# Not a Happy Camper



## rip18 (Oct 15, 2012)

This cottonmouth was NOT a happy camper.  The only background I got to photograph him against was the road.  This fellow was only around 20" long, but I bet he struck 15" vertically while lifting his whole body 3" off the ground!

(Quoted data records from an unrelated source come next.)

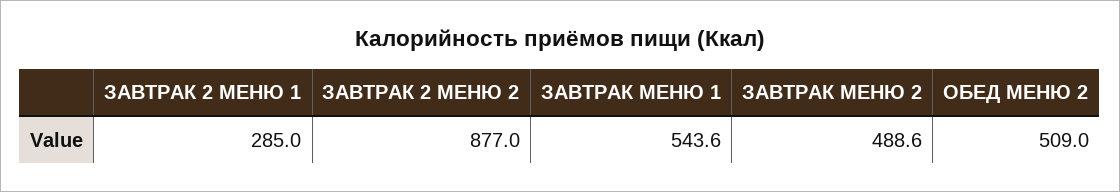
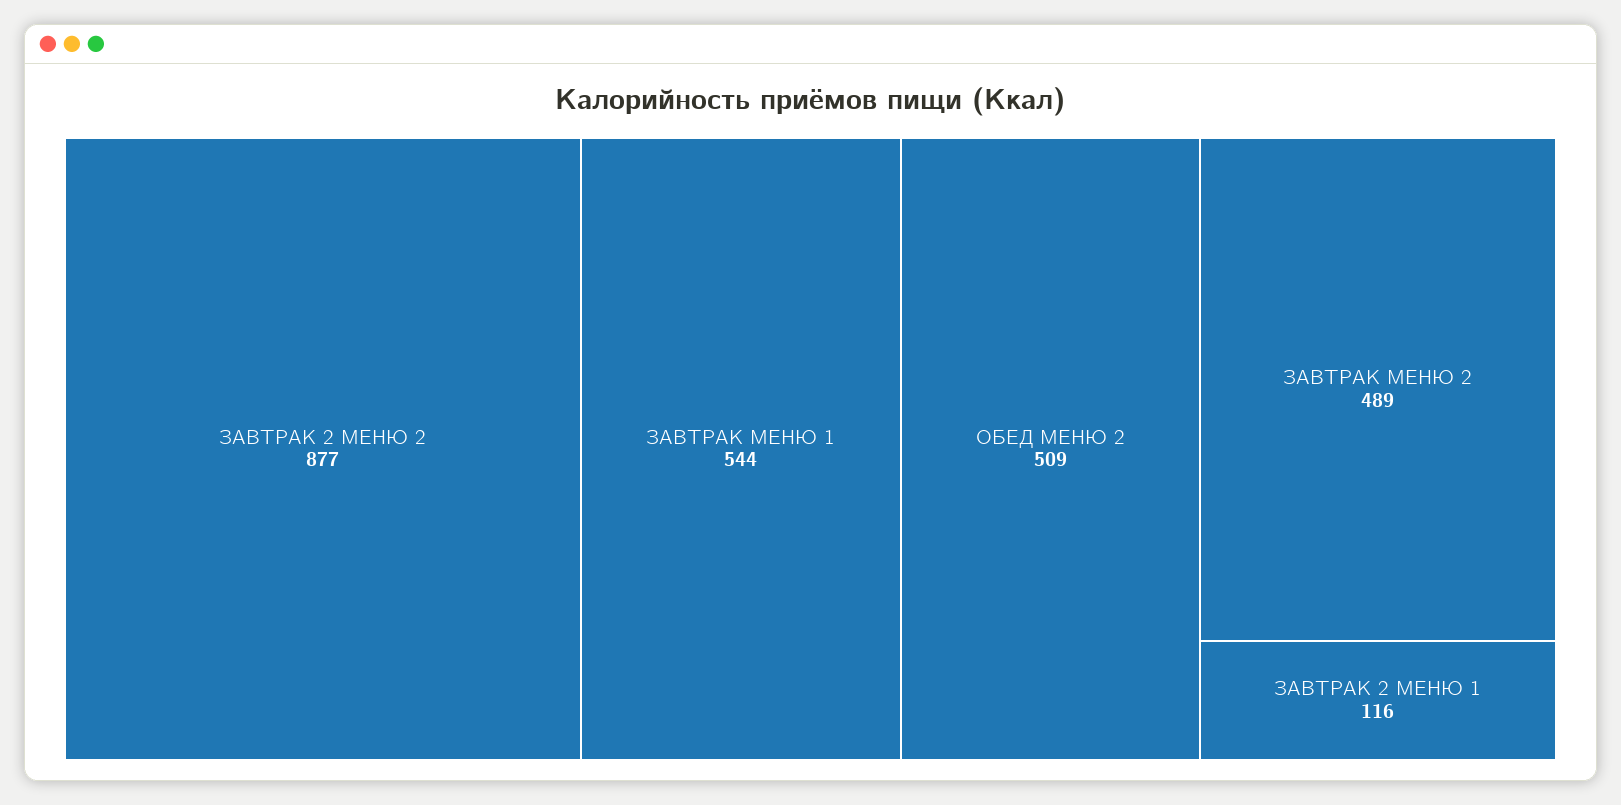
  {
-   "ЗАВТРАК 2 МЕНЮ 1": 285,
+   "ЗАВТРАК 2 МЕНЮ 1": 116,
    "ЗАВТРАК 2 МЕНЮ 2": 877,
    "ЗАВТРАК МЕНЮ 1": 543.6,
    "ЗАВТРАК МЕНЮ 2": 488.6,
    "ОБЕД МЕНЮ 2": 509
  }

Nikon D3, 105 mm, f/8, 1/60th second, ISO 200, handheld, flash as main light, cropped to about 50% of frame.


----------



## Kadiddlehopper (Oct 15, 2012)

Scarry !


----------



## cre8foru (Oct 15, 2012)

Nice shot...


----------



## Crickett (Oct 15, 2012)




----------



## wvdawg (Oct 15, 2012)

Oh my!  Great shot!


----------



## Meriwether_Stalker22 (Oct 15, 2012)

pretty dark brown!!  I really like snakes, awesome shop RIP!!  That one could cause you to have a bad day.


----------



## carver (Oct 15, 2012)

Very Interesting creatures,nice shot rip


----------



## ronfritz (Oct 15, 2012)

Nice one Rip.  You can keep those snakes!


----------



## Hoss (Oct 16, 2012)

So what's the reach on that lens???

Fine capture, Rip.  Glad you were getting the shot.

Hoss


----------



## cornpile (Oct 16, 2012)

Neat shot,but I wouldnt been using a camera


----------



## Razorback (Oct 18, 2012)

Needs MORE LENS  ...maybe a 300mm w/ about 25mm of extension tubes and I might be comfy photographing hot snakes.
Razor


----------



## Artfuldodger (Oct 18, 2012)

Nice shot, i'm amazed at how fat they are to their length. I've never seen one that brown.


----------



## hilljack13 (Oct 19, 2012)

He just in for a dental appointment.


----------



## Lparker73 (Nov 13, 2012)

scary


----------



## hwaldrop (Nov 17, 2012)

i wouldnt have the guts to take this pic.. cool pic though...


----------